UNFPA is providing lifesaving reproductive health care in this complex humanitarian crisis. The main priorities are to provide information and access to family planning services, support survivors of gender-based violence, and work with youth. With adequate aid and support, the situation in the DRC could get better over the next year.
The war in Syria will enter its 10th year in 2021. It is the world’s largest refugee and displacement emergency, with 5.6 million Syrian refugees having fled to Turkey, Lebanon, Iraq, Jordan, Egypt, and elsewhere. Inside the country, the conflict has displaced 6.2 million people from their homes. Half of the people in need of aid are children.
UNFPA is working to address gender-based violence (GBV), including child marriage, which tends to increase during emergencies. Last year, UNFPA provided nearly 1 million people with GBV services. Nearly twice as many people received sexual and reproductive health care. UNFPA also supports 116 women-friendly spaces, where women and girls can build community, receive information and health care, and be safe from violence. A whole generation of Syrians have grown up in conflict, and the COVID-19 crisis only makes the situation worse. UNFPA has appealed for $131.6 million in aid for 2021 to address the crisis.
Sudan and Ethiopia
Both countries face separate emergencies due to internal conflict, rapid population growth, the high cost of food, and COVID-19. However, in the last months of 2020, tens of thousands of Ethiopian refugees have escaped this developing humanitarian emergency by fleeing to Sudan. Nearly half of the refugees are children and many arrived with few belongings. Over 100 women will give birth within the next month. However, their displacement makes it even more challenging for UNFPA and other organizations to reach them with safe delivery care.

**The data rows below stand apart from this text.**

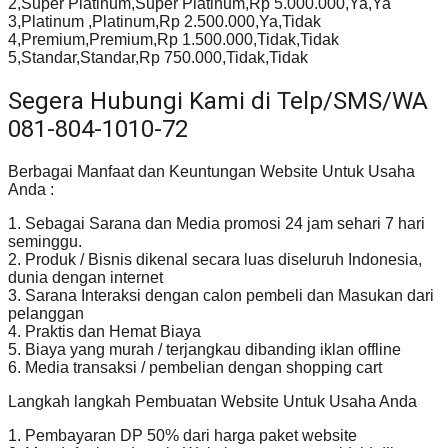
2,Super Platinum,Super Platinum,Rp 5.000.000,Ya,Ya
3,Platinum ,Platinum,Rp 2.500.000,Ya,Tidak
4,Premium,Premium,Rp 1.500.000,Tidak,Tidak
5,Standar,Standar,Rp 750.000,Tidak,Tidak
Segera Hubungi Kami di Telp/SMS/WA
081-804-1010-72
Berbagai Manfaat dan Keuntungan Website Untuk Usaha
Anda :
1. Sebagai Sarana dan Media promosi 24 jam sehari 7 hari
seminggu.
2. Produk / Bisnis dikenal secara luas diseluruh Indonesia,
dunia dengan internet
3. Sarana Interaksi dengan calon pembeli dan Masukan dari
pelanggan
4. Praktis dan Hemat Biaya
5. Biaya yang murah / terjangkau dibanding iklan offline
6. Media transaksi / pembelian dengan shopping cart
Langkah langkah Pembuatan Website Untuk Usaha Anda
1. Pembayaran DP 50% dari harga paket website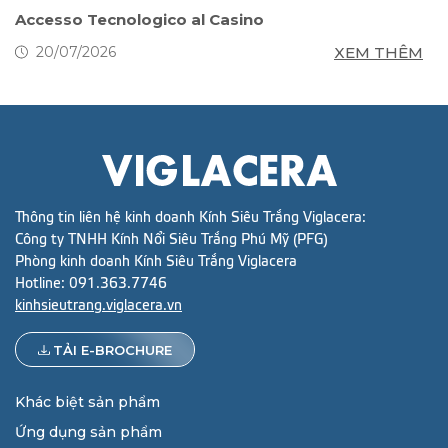
s
Accesso Tecnologico al Casino
S
g
M
XEM THÊM
20/07/2026
Thông tin liên hệ kinh doanh Kính Siêu Trắng Viglacera:
Công ty TNHH Kính Nổi Siêu Trắng Phú Mỹ (PFG)
Phòng kinh doanh Kính Siêu Trắng Viglacera
Hotline:
091.363.7746
kinhsieutrang.viglacera.vn
TẢI E-BROCHURE
Khác biệt sản phẩm
Ứng dụng sản phẩm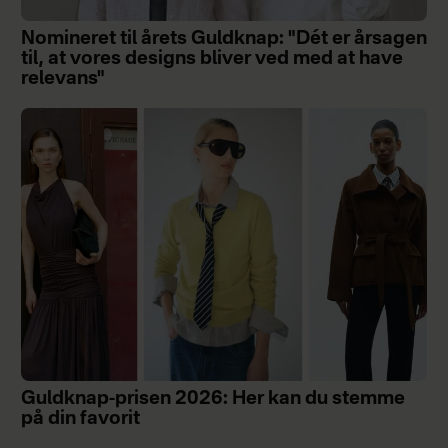
Nomineret til årets Guldknap: "Dét er årsagen
til, at vores designs bliver ved med at have
relevans"
Guldknap-prisen 2026: Her kan du stemme
på din favorit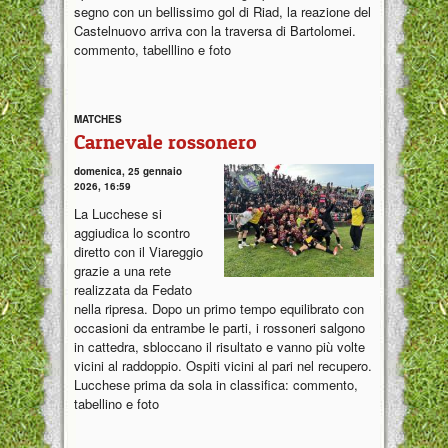
segno con un bellissimo gol di Riad, la reazione del
Castelnuovo arriva con la traversa di Bartolomei.
commento, tabelllino e foto
MATCHES
Carnevale rossonero
domenica, 25 gennaio
2026, 16:59
La Lucchese si
aggiudica lo scontro
diretto con il Viareggio
grazie a una rete
realizzata da Fedato
nella ripresa. Dopo un primo tempo equilibrato con
occasioni da entrambe le parti, i rossoneri salgono
in cattedra, sbloccano il risultato e vanno più volte
vicini al raddoppio. Ospiti vicini al pari nel recupero.
Lucchese prima da sola in classifica: commento,
tabellino e foto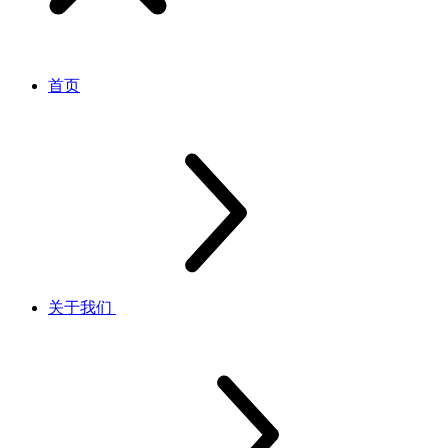
首页
关于我们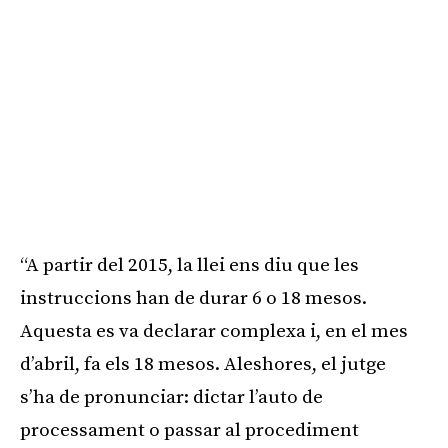
“A partir del 2015, la llei ens diu que les
instruccions han de durar 6 o 18 mesos.
Aquesta es va declarar complexa i, en el mes
d’abril, fa els 18 mesos. Aleshores, el jutge
s’ha de pronunciar: dictar l’auto de
processament o passar al procediment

UNFPA is working to strengthen reproductive health services along the Sudan-Ethiopia border by increasing support for GBV care, providing psychosocial counseling, and is trying to reunite families that have separated during their displacement. UNFPA predicts that the number of refugees could double to 100,000 in the coming months if the situation in Ethiopia does not stabilize.
Moving forward from the humanitarian emergencies of 2020
Each and every humanitarian crisis in 2020 was complex and required aid organizations, governments, and communities to cooperate to meet the needs of vulnerable people. Sadly, these organizations rarely prioritize sexual and reproductive health care during emergencies. However, women do not stop giving birth during emergencies. Women and girls do not stop menstruating. Survivors of GBV do not stop needing care. Your support helps UNFPA ensure that every person has access to lifesaving reproductive health care, no matter what.